モルドが自室として使用している部屋は礼拝堂や宿舎がある場所からは離れた所にあり、石畳の通路で繋がっている。人気のない夜の通路に佇み一つ息を吐いてから、カレンは扉を軽く叩いた。
「失礼します」
室内に侵入すると同時に振り返ったモルドの顔に蝋の淡い影が揺らぐ。疲労の色を感じ取りカレンは少しだけ眉根を寄せた。
「カレンか、どうした?」
「お休みになられるところでした?」
「いや」
「お茶を……良い物を戴きましたので、お持ちしようかと」
「それはいい。扉を閉めてこちらへ来なさい」
「……はい」
振り向いて扉を閉めてから、カレンはゆっくり傍へ寄った。
モルドはすでに、来訪の理由を察している。そう感じ、カレンは息を吐いてから問いを口にした。

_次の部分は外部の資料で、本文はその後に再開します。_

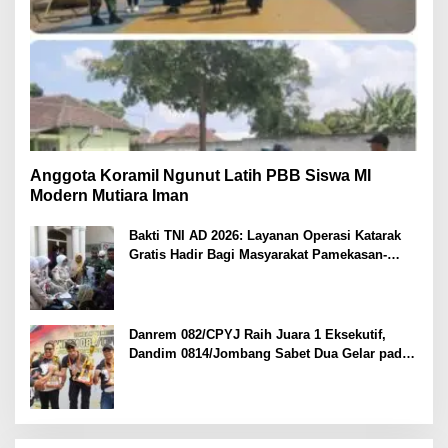
Anggota Koramil Ngunut Latih PBB Siswa MI
Modern Mutiara Iman
Bakti TNI AD 2026: Layanan Operasi Katarak
Gratis Hadir Bagi Masyarakat Pamekasan-
Madura.
Danrem 082/CPYJ Raih Juara 1 Eksekutif,
Dandim 0814/Jombang Sabet Dua Gelar pada
Danrem 082/CPYJ Cup I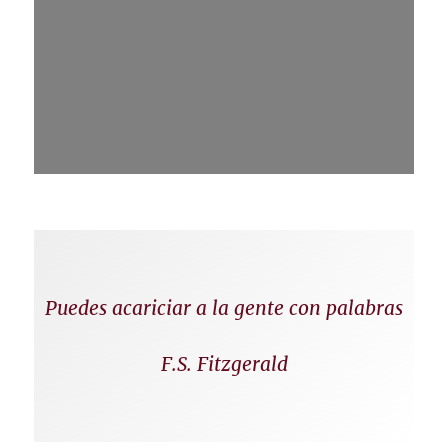
Puedes acariciar a la gente con palabras
F.S. Fitzgerald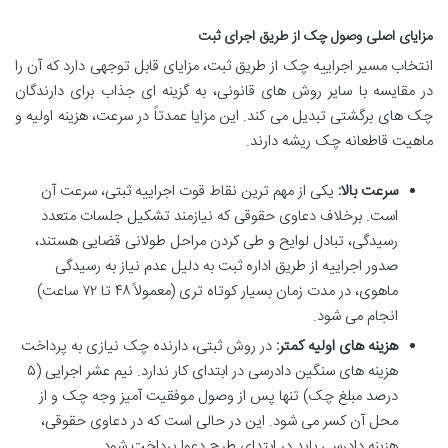
مزایای اصلی وصول چک از طریق اجرای ثبت
انتخاب مسیر اجراییه چک از طریق ثبت، مزایای قابل توجهی دارد که آن را
در مقایسه با سایر روش های قانونی، به گزینه ای جذاب برای دارندگان
چک های برگشتی تبدیل می کند. این مزایا عمدتاً در سرعت، هزینه اولیه و
ماهیت قاطعانه چک ریشه دارند.
سرعت بالا:
یکی از مهم ترین نقاط قوت اجراییه ثبتی، سرعت آن
است. برخلاف دعاوی حقوقی که نیازمند تشکیل جلسات متعدد
رسیدگی، تبادل لوایح و طی کردن مراحل طولانی قضایی هستند،
صدور اجراییه از طریق اداره ثبت به دلیل عدم نیاز به رسیدگی
ماهوی، در مدت زمان بسیار کوتاه تری (معمولاً ۴۸ تا ۷۲ ساعت)
انجام می شود.
هزینه های اولیه کمتر:
در روش ثبتی، دارنده چک نیازی به پرداخت
هزینه های سنگین دادرسی در ابتدای کار ندارد. نیم عشر اجرایی (۵
درصد مبلغ چک) تنها پس از وصول موفقیت آمیز وجه چک و از
محل آن کسر می شود. این در حالی است که در دعاوی حقوقی،
هزینه دادرسی باید در ابتدای طرح دعوا پرداخت شود.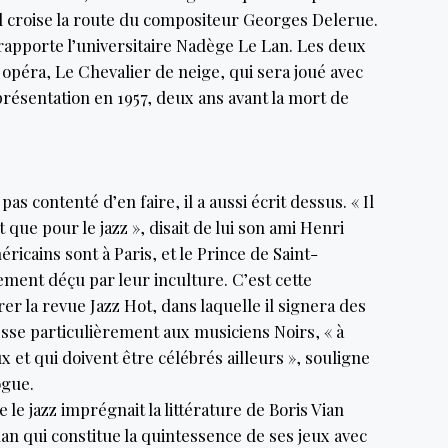
il croise la route du compositeur Georges Delerue.
rapporte l’universitaire Nadège Le Lan. Les deux
péra, Le Chevalier de neige, qui sera joué avec
résentation en 1957, deux ans avant la mort de
as contenté d’en faire, il a aussi écrit dessus. « Il
t que pour le jazz », disait de lui son ami Henri
éricains sont à Paris, et le Prince de Saint-
ent déçu par leur inculture. C’est cette
er la revue Jazz Hot, dans laquelle il signera des
resse particulièrement aux musiciens Noirs, « à
 et qui doivent être célébrés ailleurs », souligne
ogue.
 le jazz imprégnait la littérature de Boris Vian
an qui constitue la quintessence de ses jeux avec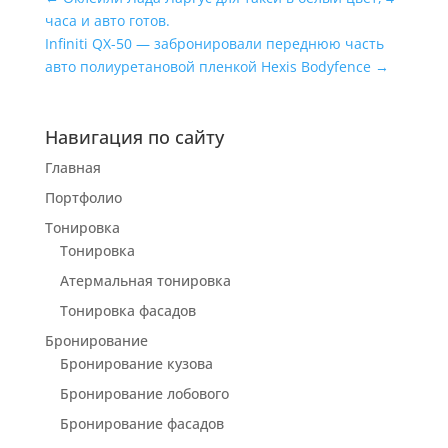
часа и авто готов.
Infiniti QX-50 — забронировали переднюю часть
авто полиуретановой пленкой Hexis Bodyfence
→
Навигация по сайту
Главная
Портфолио
Тонировка
Тонировка
Атермальная тонировка
Тонировка фасадов
Бронирование
Бронирование кузова
Бронирование лобового
Бронирование фасадов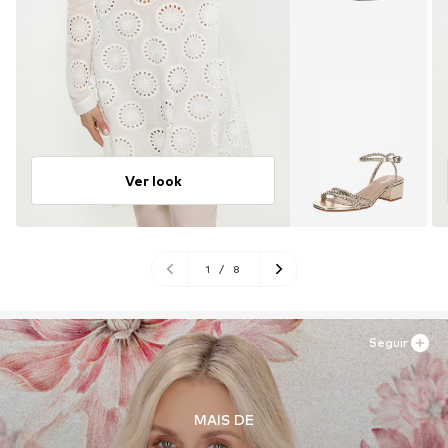
Ver look
1
/
8
Seguir
MAIS DE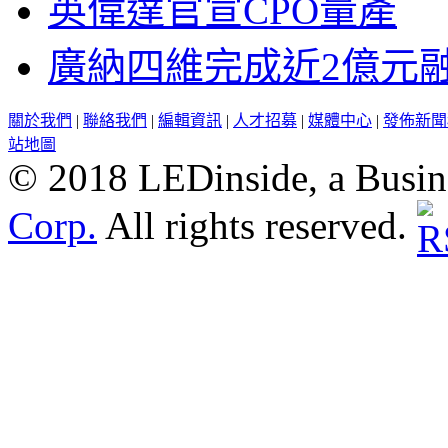
英偉達官宣CPO量產
廣納四維完成近2億元
關於我們
|
聯絡我們
|
編輯資訊
|
人才招募
|
媒體中心
|
發佈新聞
站地圖
© 2018 LEDinside, a Busin
Corp.
All rights reserved.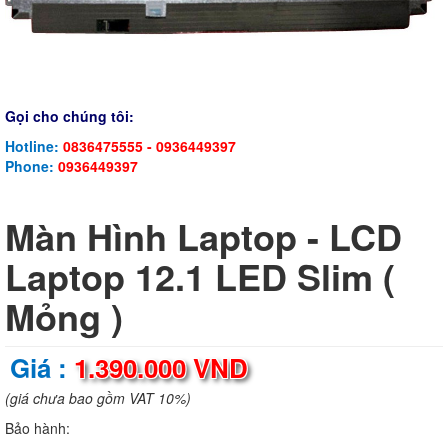
Gọi cho chúng tôi:
Hotline:
0836475555 - 0936449397
Phone:
0936449397
Màn Hình Laptop - LCD
Laptop 12.1 LED Slim (
Mỏng )
Giá :
1.390.000 VND
(giá chưa bao gồm VAT 10%)
Bảo hành: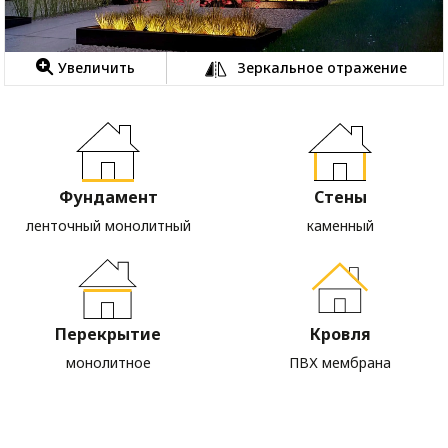
Увеличить
Зеркальное отражение
Фундамент
Стены
ленточный монолитный
каменный
Перекрытие
Кровля
монолитное
ПВХ мембрана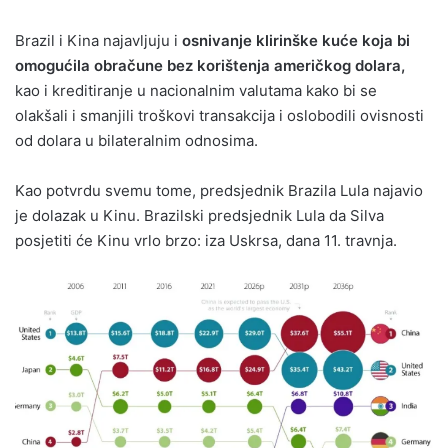
Brazil i Kina najavljuju i
osnivanje klirinške kuće koja bi
omogućila obračune bez korištenja američkog dolara,
kao i kreditiranje u nacionalnim valutama kako bi se
olakšali i smanjili troškovi transakcija i oslobodili ovisnosti
od dolara u bilateralnim odnosima.
Kao potvrdu svemu tome, predsjednik Brazila Lula najavio
je dolazak u Kinu. Brazilski predsjednik Lula da Silva
posjetiti će Kinu vrlo brzo: iza Uskrsa, dana 11. travnja.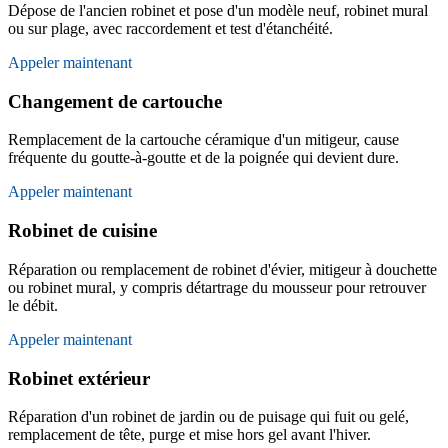
Dépose de l'ancien robinet et pose d'un modèle neuf, robinet mural
ou sur plage, avec raccordement et test d'étanchéité.
Appeler maintenant
Changement de cartouche
Remplacement de la cartouche céramique d'un mitigeur, cause
fréquente du goutte-à-goutte et de la poignée qui devient dure.
Appeler maintenant
Robinet de cuisine
Réparation ou remplacement de robinet d'évier, mitigeur à douchette
ou robinet mural, y compris détartrage du mousseur pour retrouver
le débit.
Appeler maintenant
Robinet extérieur
Réparation d'un robinet de jardin ou de puisage qui fuit ou gelé,
remplacement de tête, purge et mise hors gel avant l'hiver.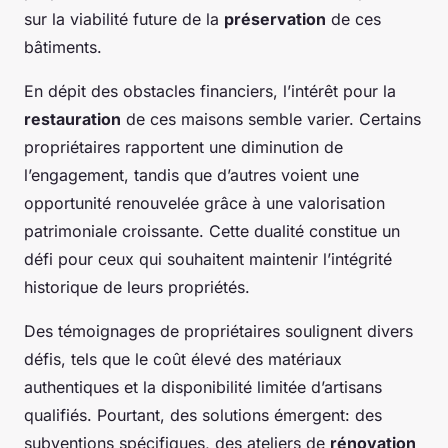
sur la viabilité future de la
préservation
de ces
bâtiments.
En dépit des obstacles financiers, l’intérêt pour la
restauration
de ces maisons semble varier. Certains
propriétaires rapportent une diminution de
l’engagement, tandis que d’autres voient une
opportunité renouvelée grâce à une valorisation
patrimoniale croissante. Cette dualité constitue un
défi pour ceux qui souhaitent maintenir l’intégrité
historique de leurs propriétés.
Des témoignages de propriétaires soulignent divers
défis, tels que le coût élevé des matériaux
authentiques et la disponibilité limitée d’artisans
qualifiés. Pourtant, des solutions émergent: des
subventions spécifiques, des ateliers de
rénovation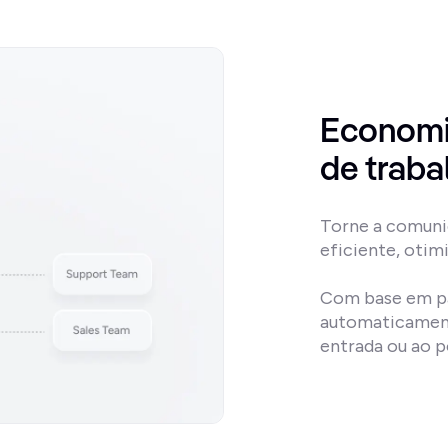
Economi
de trab
Torne a comunic
eficiente, otimi
Com base em pa
automaticamente
entrada ou ao p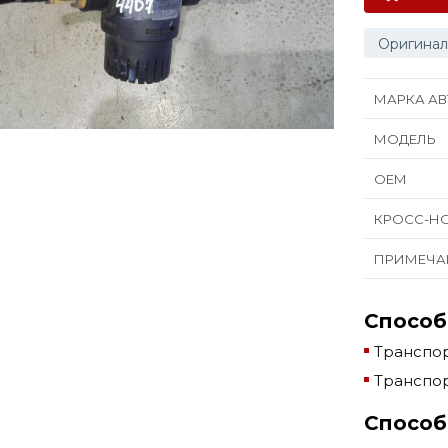
Оригинал
МАРКА АВ
МОДЕЛЬ
ОЕМ
КРОСС-Н
ПРИМЕЧА
Способ
Транспор
Транспор
Способ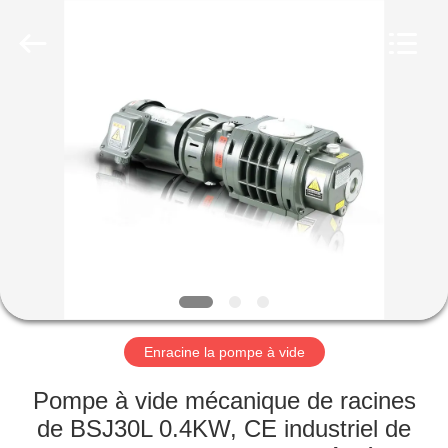
2026
Ningbo
Baosi
Energy
Equipment
Co.,
Ltd..
All
À
Rights
Reserved.
LA
MAISON
PRODUITS
À
PROPOS
Enracine la pompe à vide
DE
NOUS
Pompe à vide mécanique de racines
de BSJ30L 0.4KW, CE industriel de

「リリィのことですが……お尋ねしてもよろしいですか?」
「ああ」
「彼女をお引取りになったのは、真実を教えるためなのですか?」
モルドが一瞬、躊躇したようにカレンは思った。だが再び目を上げた時にはモルドは何の感情も表してはいなかった。
「カレン、お前も知りたいと思うか?」
少し考えてから、カレンはありのままの想いを伝えることにした。
「私は……確かに知りたいという気持ちもありますが、それよりも大切なことをここに来て教えられました。私は、今の生活に満足しています。けれど、あの子は違う。放っておいても自ら求めるものの答えを探しに行ってしまうでしょう。 ……昔から、そういうことには頑固なんです」
「あの娘との付き合いは長くはないが、それはわたしも承知している」
「では、どうお考えなのですか? リリィをどうなさりたいのです?」
「あの娘にもお前にも、当事者として知る権利がある。明日、それを話そう。それからどうするかはお前達が自身で決めることだ」
息を呑み、カレンは言葉を失う。明確な答えをもらったのは初めてのことで、それはモルドの覚悟を示しているように思えた。
「明朝、リリィと共にここへ来なさい」
「……はい。そう、伝えておきます」
話を終え、カレンは一礼してから背を向けた。立ち去る前に扉に手を掛けたまま、動きを止める。
「少し、痩せましたね」
「かもしれんな」
「ちゃんとお休みになられて下さいね。倒れでもしたら、大変です」
「心配ない」
「おやすみなさい、モルド様」
「ああ、お休み」
どんな感情も含まない科白を少し寂しく思いながら、カレンはゆっくりと扉を閉ざした。